Levant les yeux vers moi, il esquisse un léger sourire.
– Elle a pris un des dessins de Jade dans ta chambre où elle a dessiné sa famille pour t’ajouter ensuite. C’est assez osé.
– O-Oui, bafouillé-je en sentant la honte me chauffer les joues.
– Zach, assieds-toi, ordonne Mark en tapant la place libre sur le canapé à côté de lui.
Je m’exécute sans un mot. Raide comme un piquet, j’attends ce qu’il va dire.
– Zach… reprend Mark à voix basse. Si cette fille te plaît… alors fonce.
– Quoi ? lâché-je, stupéfait, en tournant la tête pour le dévisager.
– Cette Jessica tient à toi et a de l’estime pour toi.
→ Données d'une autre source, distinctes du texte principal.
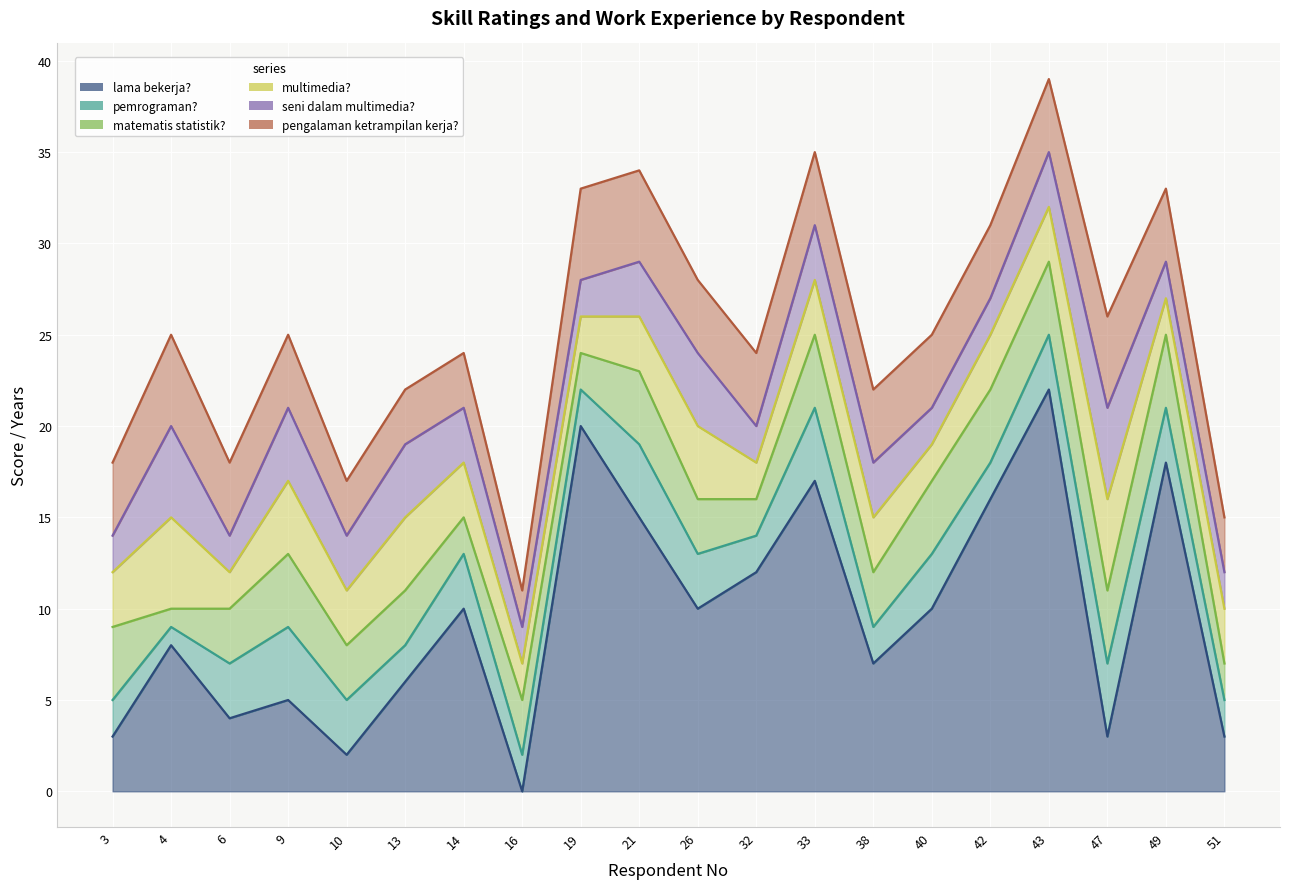

The value of lama bekerja? at 33 is 17. True or false?

True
En plus, elle sait ce que tu as fait, n’est-ce pas ? (Mon expression doit répondre à sa question car il enchaîne :) Malgré ça, elle a tout de même insisté pour t’ajouter sur ce dessin. C’est un beau geste.
L’émotion rend les muscles de ma gorge et de ma poitrine ankylosés. Je revois le regard songeur de Jess quand elle a pris le dessin. Son petit sourire quand elle me l’a rendu. Elle a fait tout ça pour moi.
Elle m’a embrassé sur la joue.
Dit mes quatre vérités en face.
A pris le risque de subir les foudres de Mark simplement car elle estimait que la famille Grace devait me reconnaître comme l’un des leurs.
M’a serré la main.
Dans le salon, il n’y a plus que le crépitement des flammes, le souffle de nos respirations, les BOOM-BOOM acharnés de mon cœur.
Merde. Je crois que je suis amoureux.